LONDON: There is clearly something about the combination of pyramids and ancient calendars which appeals to our inner kookiness. In the 19th century, even a scientist as brilliant as Piazzi Smyth, the astronomer royal for Scotland, was convinced that the future of the human race had been encrypted within the Great Pyramid of Giza.
Nowadays, enthusiasts for predictive code-matrices look not to ancient Egypt but to the Yucatan. There, back in the first Christian millennium, calculations are widely believed to have been made that foretold the end of the world.
The date? A mere six days’ time: December 21. Time to stock up on the baked beans, then? Not quite. To worry that the world will end next Friday would be to misunderstand these ancient people. The Maya, unlike their contemporaries in Christian Europe, did not live under the shadow of apocalypse.
Their conception of the immensity of time was precocious: an inscription on a temple in the great city of Palenque discusses events that are scheduled to take place in the year AD 4772. The cycles of the Maya calendar, far from ending in 2012, are destined instead to revolve for eons.
Why, then, the current hysteria? In part it springs from the fact that December 2012 was significant in the Mayan calendar as the turning point of a bak’tun, a 400-year cycle. One of only two known direct allusions to the date was discovered just this summer, and makes clear that those recording it were as concerned with contemporary politics as with any grand chronological sweep.
In AD 695, the two superpowers of the Mayan world, the rival cities of Calakmul and Tikal, had met in battle. Calakmul, under the command of its ruler, Jaguar Paw, had suffered a resounding defeat.

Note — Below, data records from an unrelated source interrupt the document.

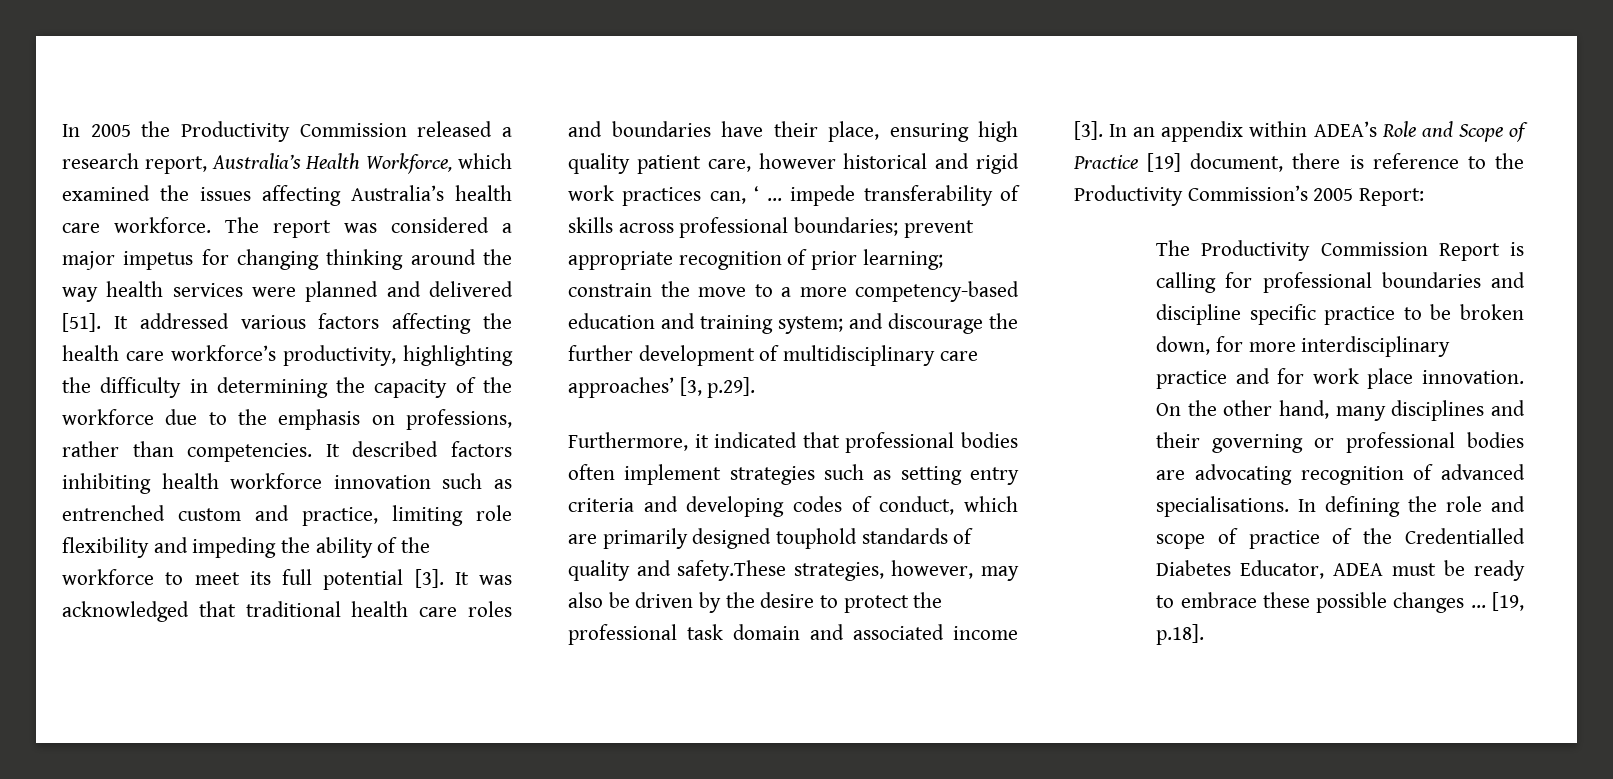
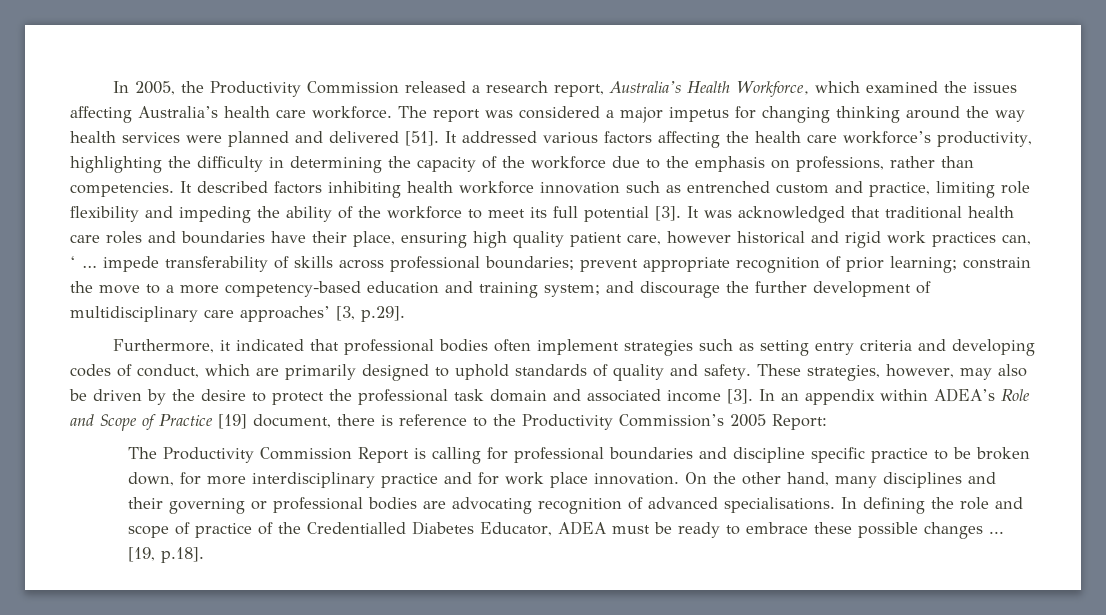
[62,124,131,137] In 2005 -> [112,81,175,95] In 2005,
[776,528,858,549] touphold -> [435,364,509,380] to uphold
[677,560,787,581] safety.These -> [704,364,801,380] safety. These

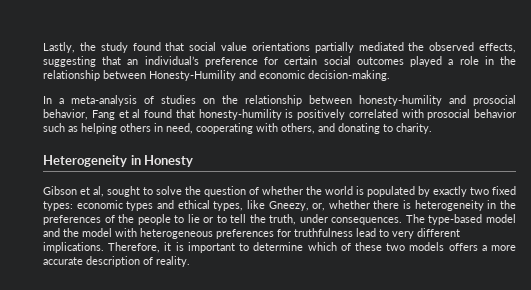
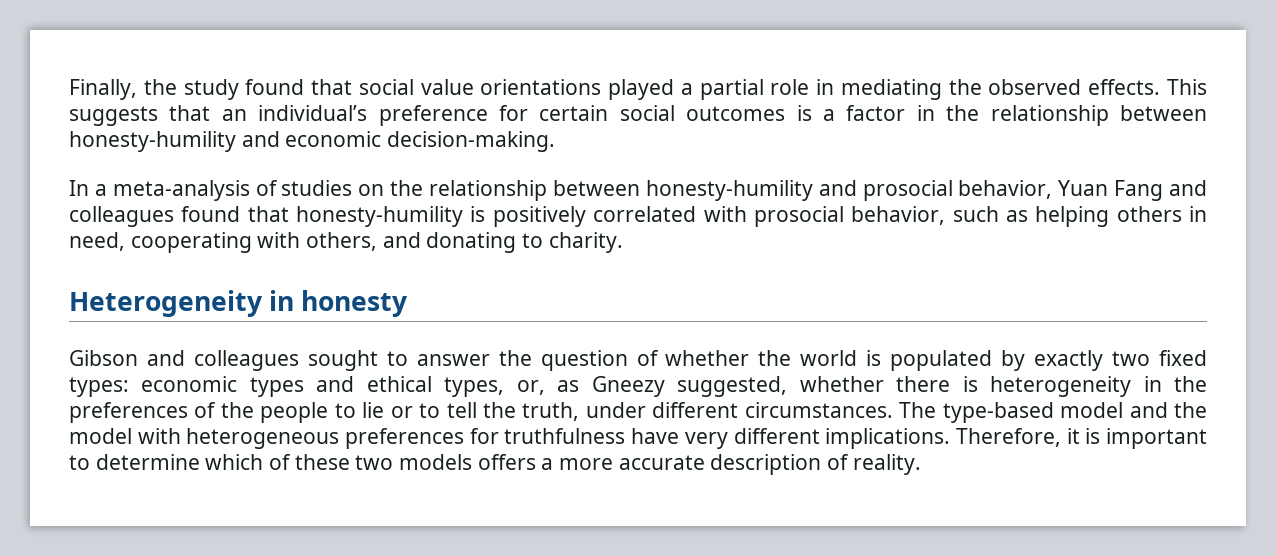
[43,42,75,53] Lastly, -> [69,79,137,100] Finally,
[314,42,516,53] [43,56,96,67] partially mediated the observed effects, suggesting -> [608,79,1207,100] [69,106,158,126] played a partial role in mediating the observed effects. This suggests
[410,56,479,67] played a role -> [796,105,906,121] is a factor
[149,70,236,81] Honesty-Humility -> [69,131,236,152] honesty-humility
[91,109,141,120] Fang et al -> [1058,180,1207,201] [69,206,174,227] Yuan Fang and colleagues
[474,109,516,118] behavior -> [851,206,946,225] behavior,
[144,155,194,167] Honesty -> [301,290,409,317] honesty
[80,186,104,197] et al, -> [146,350,299,371] and colleagues
[156,186,182,195] solve -> [416,354,490,366] answer
[246,200,326,211] like Gneezy, or, -> [516,376,788,397] or, as Gneezy suggested,
[331,217,403,225] consequences. -> [652,402,893,418] different circumstances.
[356,228,389,237] lead to -> [631,428,680,444] have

Early the following year, Jaguar Paw went on a morale-boosting tour of his wavering allies. The association of his own reign with the distant date of 2012 was designed to place his defeat in a cosmological context. Bad news was being veiled behind a recitation of numerals. British Chancellor of the Exchequer would surely have approved.
The attempt to make sense of the vanished civilisation of the Maya, and to give back to it its silenced voice, has been one of the great projects of Mesoamerican scholarship, and offers one further clue to the roots of the 2012 panic.
When European archaeologists were first venturing into the Yucatan in the 19th century, many of them found it impossible to accept that the monumental architecture they were finding could possibly have been built by indigenous people.
The existence of pyramids and hieroglyphs seemed to suggest settlers from Egypt — or perhaps from Atlantis. Erich von Daniken argued that the influence had been extraterrestrial. Indiana Jones then set the seal on this by finding a spaceship in a pyramid.
All the while, advances in the reading of Mayan inscriptions had been busy revolutionising the scholarly understanding of the Maya. The written record is now largely understood, and has revealed a people who derived their cosmology from their own fears, desires and aspirations.